ATS to probe 2-year-old lead in Pune blast case

The crackdown was a result of IM orchestrated serial blasts in Ahmedabad, Jaipur, Delhi and Bangalore.

Update: 2017-07-11 20:34 GMT
Yasin Bhatkal (Photo: PTI)

Mumbai: Two years after the National Investigation Agency (NIA) filed its chargesheet in the February 2013 serial blasts in Hyderabad, in which it revealed that Indian Mujahideen (IM) logistics provider Ajaz Shaikh was the one who provided explosives to then IM operations chief Yasin Bhatkal for the 2010 German bakery blast in Pune, a senior Maharashtra Anti-Terrorism Squad (ATS) officer confirmed to The Asian Age that it will “verify” the lead on Shaikh as it could unravel the entire conspiracy.
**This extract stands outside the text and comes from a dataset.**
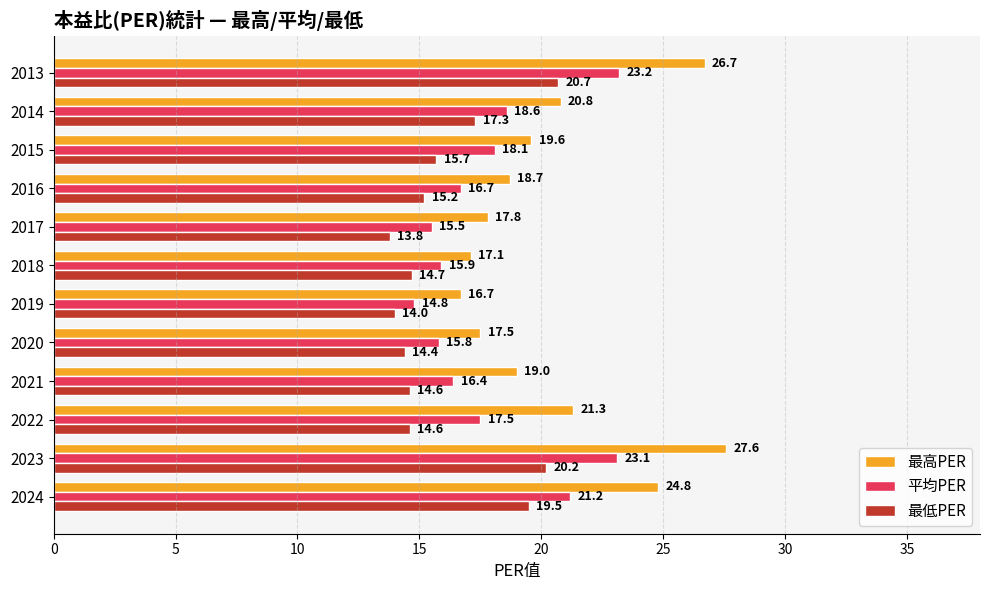

Which series has the widest spread of values?

最高PER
Counter-terror sources said it was being ascertained whether there was a communication gap between the two agencies, if the lead on Shaikh alias Samar Armaan Tunde had not been pursued.      

The NIA source said, “The NIA probe against Ajaz Shaikh revealed that he had handed over the explosives to Yasin Bhatkal at Swargate in Pune, after having received them from an unidentified courier near the city’s railway station in February 2013.”

He said, “The courier had been sent by Shaikh’s relative Mohsin Chaudhary and IM’s absconding chief Riyaz Bhatkal.” Chaudhary and Riyaz are absconding accused in the bakery blast case and had allegedly fled to Pakistan in 2008 amid a crackdown on the IM’s rank-and-file.

The crackdown was a result of IM orchestrated serial blasts in Ahmedabad, Jaipur, Delhi and Bangalore.  

A special court in Hyderabad had in December 2016 convicted Shaikh and four other IM accused, including Bhatkal, awarding them death penalties for their role in the Hyderabad blasts. The NIA submitted its chargesheet against Shaikh in June 2015 after taking his custody from Delhi police’s Special Cell, which arrested Shaikh from Saharanpur in Uttar Pradesh in September 2014, said an NIA source. Bhatkal was arrested by NIA from around the Indo-Nepal international border in August 2013. Shaikh had done a diploma course in computer hardware from a private institute in Hyderabad, said the source.

The ATS officer said, “In a terror probe, not all facts get disclosed at the same time or by one agency alone, and any important lead that emerges will get examined, verified.” The ATS had earlier submitted a chargesheet against Himayat Baig in December 2010. Baig had been sentenced to death by a special court but he was later acquitted of all terror charges in the case by the Bombay high court in March 2016. The court had confirmed his life imprisonment for possession of explosives.

According to the NIA source, it was Chowdhury, Shaikh’s relative, who had lured the latter into IM’s in 2009 after Riyaz approved of his choice. Shaikh, under the direction of Riyaz, allegedly worked as a logistics provider to IM operatives ferrying explosives and fabricating fake identity particulars for use in accessing rental houses, wire money and mobile phones. Shaikh allegedly helped Bhatkal in finding accommodation and acquiring a cell phone in February 2010.  Shaikh did not directly participate in any attack, said the source.